Para minha mãe
Na última fotografia, estavas irreconhecível. Teus olhos não eram teus olhos. A boca não era em nada semelhante à tua. E a expressão nem de longe deixava pressentir, por algum traço familiar, que eras tu.
Realmente não eras tu. Faltavam elementos elucidativos do teu ser, tão singular. Faltava-te a vivacidade do olhar, onde se teria escondido? Faltavam-te os gestos. O jeito gracioso dos lábios se movendo para dizer das coisas, do momento, de ti, dos outros, às vezes com aridez, outras vezes com tamanha intensidade, a ponto de emocionar-nos e levar-nos às lágrimas. E ainda mais frequentemente, com o humor vivo, com uma ironia ímpar, que eram tuas marcas, as marcas do teu gosto de exprimir emoções e sentimentos, como água na pedra banhando contornos, abrindo caminhos, quebrando resistências, invadindo reentrâncias, para ver surgir o novo, o escondido. O apenas sugerido, explodindo em floresta de arte, aberta em concretude.
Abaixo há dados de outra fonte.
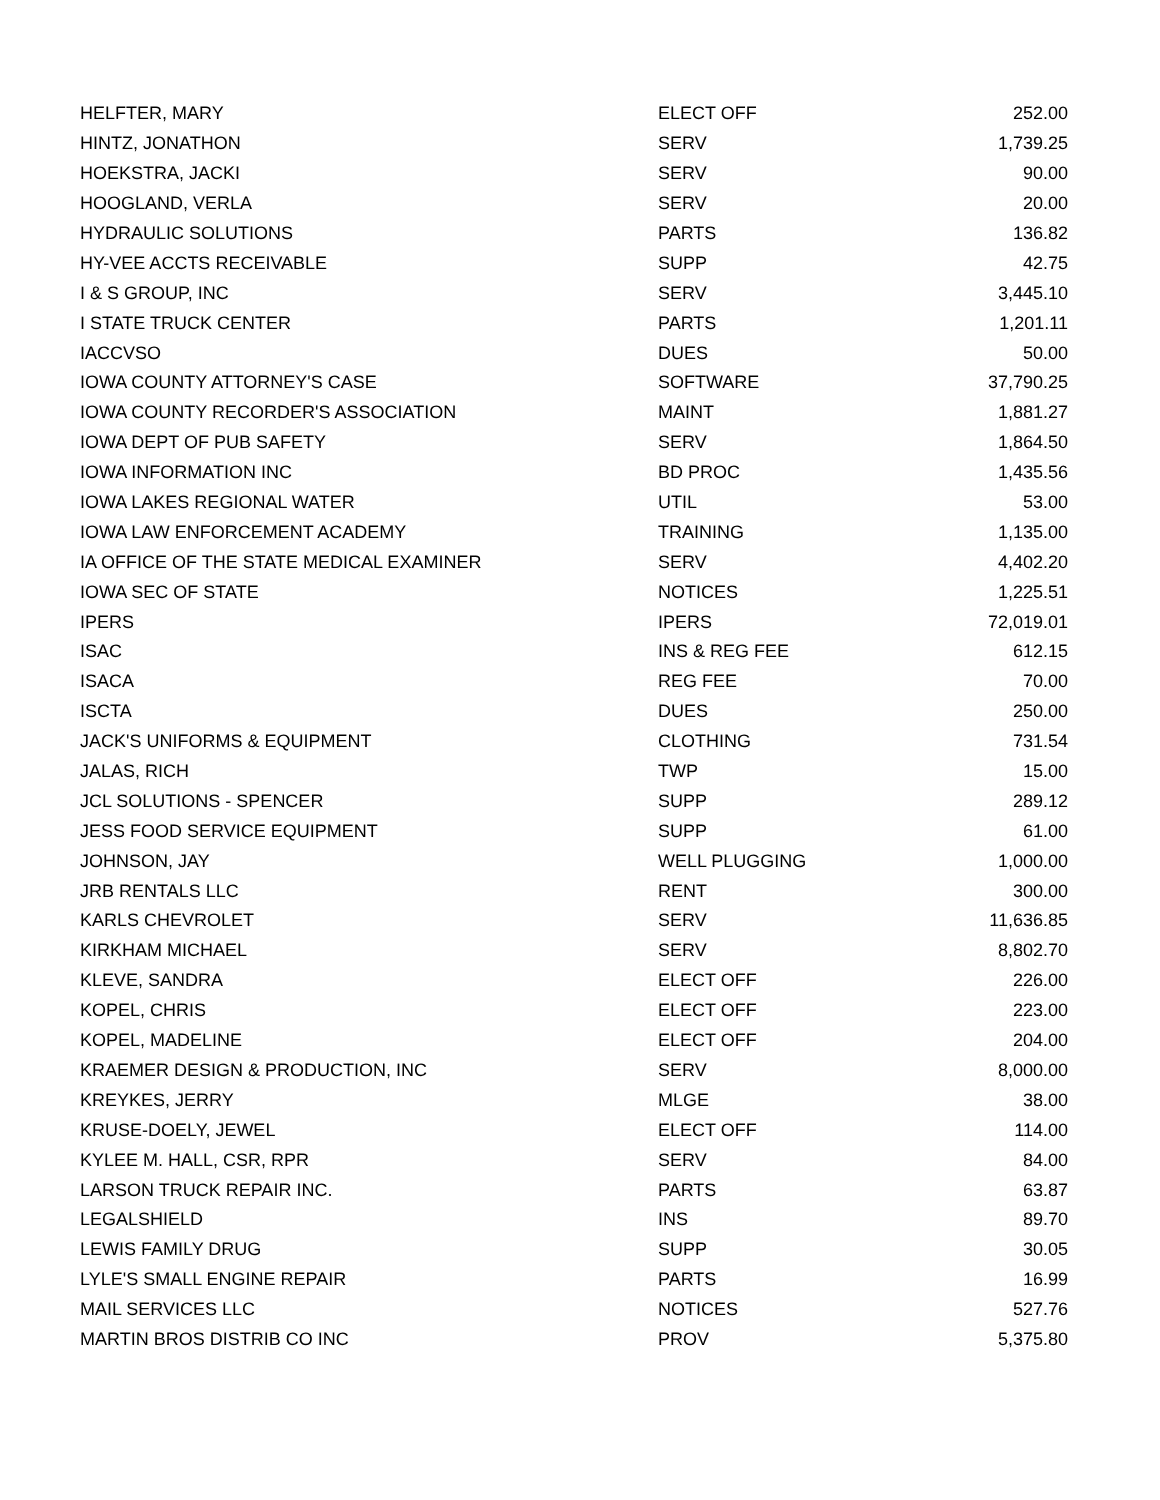| HELFTER, MARY | ELECT OFF | 252.00 |
| HINTZ, JONATHON | SERV | 1,739.25 |
| HOEKSTRA, JACKI | SERV | 90.00 |
| HOOGLAND, VERLA | SERV | 20.00 |
| HYDRAULIC SOLUTIONS | PARTS | 136.82 |
| HY-VEE ACCTS RECEIVABLE | SUPP | 42.75 |
| I & S GROUP, INC | SERV | 3,445.10 |
| I STATE TRUCK CENTER | PARTS | 1,201.11 |
| IACCVSO | DUES | 50.00 |
| IOWA COUNTY ATTORNEY'S CASE | SOFTWARE | 37,790.25 |
| IOWA COUNTY RECORDER'S ASSOCIATION | MAINT | 1,881.27 |
| IOWA DEPT OF PUB SAFETY | SERV | 1,864.50 |
| IOWA INFORMATION INC | BD PROC | 1,435.56 |
| IOWA LAKES REGIONAL WATER | UTIL | 53.00 |
| IOWA LAW ENFORCEMENT ACADEMY | TRAINING | 1,135.00 |
| IA OFFICE OF THE STATE MEDICAL EXAMINER | SERV | 4,402.20 |
| IOWA SEC OF STATE | NOTICES | 1,225.51 |
| IPERS | IPERS | 72,019.01 |
| ISAC | INS & REG FEE | 612.15 |
| ISACA | REG FEE | 70.00 |
| ISCTA | DUES | 250.00 |
| JACK'S UNIFORMS & EQUIPMENT | CLOTHING | 731.54 |
| JALAS, RICH | TWP | 15.00 |
| JCL SOLUTIONS - SPENCER | SUPP | 289.12 |
| JESS FOOD SERVICE EQUIPMENT | SUPP | 61.00 |
| JOHNSON, JAY | WELL PLUGGING | 1,000.00 |
| JRB RENTALS LLC | RENT | 300.00 |
| KARLS CHEVROLET | SERV | 11,636.85 |
| KIRKHAM MICHAEL | SERV | 8,802.70 |
| KLEVE, SANDRA | ELECT OFF | 226.00 |
| KOPEL, CHRIS | ELECT OFF | 223.00 |
| KOPEL, MADELINE | ELECT OFF | 204.00 |
| KRAEMER DESIGN & PRODUCTION, INC | SERV | 8,000.00 |
| KREYKES, JERRY | MLGE | 38.00 |
| KRUSE-DOELY, JEWEL | ELECT OFF | 114.00 |
| KYLEE M. HALL, CSR, RPR | SERV | 84.00 |
| LARSON TRUCK REPAIR INC. | PARTS | 63.87 |
| LEGALSHIELD | INS | 89.70 |
| LEWIS FAMILY DRUG | SUPP | 30.05 |
| LYLE'S SMALL ENGINE REPAIR | PARTS | 16.99 |
| MAIL SERVICES LLC | NOTICES | 527.76 |
| MARTIN BROS DISTRIB CO INC | PROV | 5,375.80 |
Como água na pedra, conformada em conchas,lagos plácidos, minúsculas fontes, e conformando cálices cones, rosáceas, franjas, fímbrias, escarpas, dedos invisíveis, aprisionando em fôrmas as infinitas formas de ser, de multiplicar, de dividir, de somar, de subtrair e de cantar a vida.
Sim, acrescento uma às quatro velhas operações fundamentais, porque aprendi contigo que nada fazemos sem cantar, ainda que em tons diversos, harmônicos ou desarmônicos, afinados ou desafinados, o fazer que é viver.
Teu fazer, sem dúvida, foi maior que teu tempo, teu viver. Dele, te inspiraste para compor a música de cada instante de teus dias, transmutada em hinos, cantos, salmos.
De tua boca, saíram muitos cantos, escuros, espessos, esquivos. Ásperos cantos a embalar os cinzentos dos teus baixos.
De tua boca, saíram muitos cânticos. Hosana, magnífica. Tantum ergo, deo gratias, a embalar teus altos, verdadeiras inundações de teus rios transbordantes de graça.
Curvada sobre essa ausência, agora pergunto-me:
Em que paragens, em que desertos esconderam esses cantos?
Por que gargantas desceram e se fixaram em estado de pretérito?
Por que montanhas subiram até as portas do nunca mais?
Um dia, saberei?
Saberemos todos aqueles que fazem impotentes e perplexos, a mesma pergunta intrigante e tão antiga?
Falava-te o sopro. E por faltar-te o hálito do animus, não eras tu. Eram teus o contorno do físico, a alvura da pele, o branco dos cabelos, a beleza melancólica das mãos abandonadas ao longo do corpo.
Mas, sim, nem as mãos eram tuas.
Como reconhecê-las estáticas, vazias, sem calor, espelhos opacos, sob o inexorável jardim efêmero pelo modo, pelo meio, pelo momento?
As mãos dinâmicas no labor diário criando, cuidando, curando. As mãos flagradas em emoção traiçoeira, trêmulas, abrindo-se em carinhos, em bênçãos, exortando ou castigando.
Impossível reconhecer-te na última fotografia. Decididamente não eras tu. Eras sombra, eram gestos para sempre calados do que foste.
Prefiro contemplar-te no álbum interior, à semelhança da água transformando a pedra que multiplicas em imagens vívidas, canteiro de sempre vivas lembranças, minha mãe.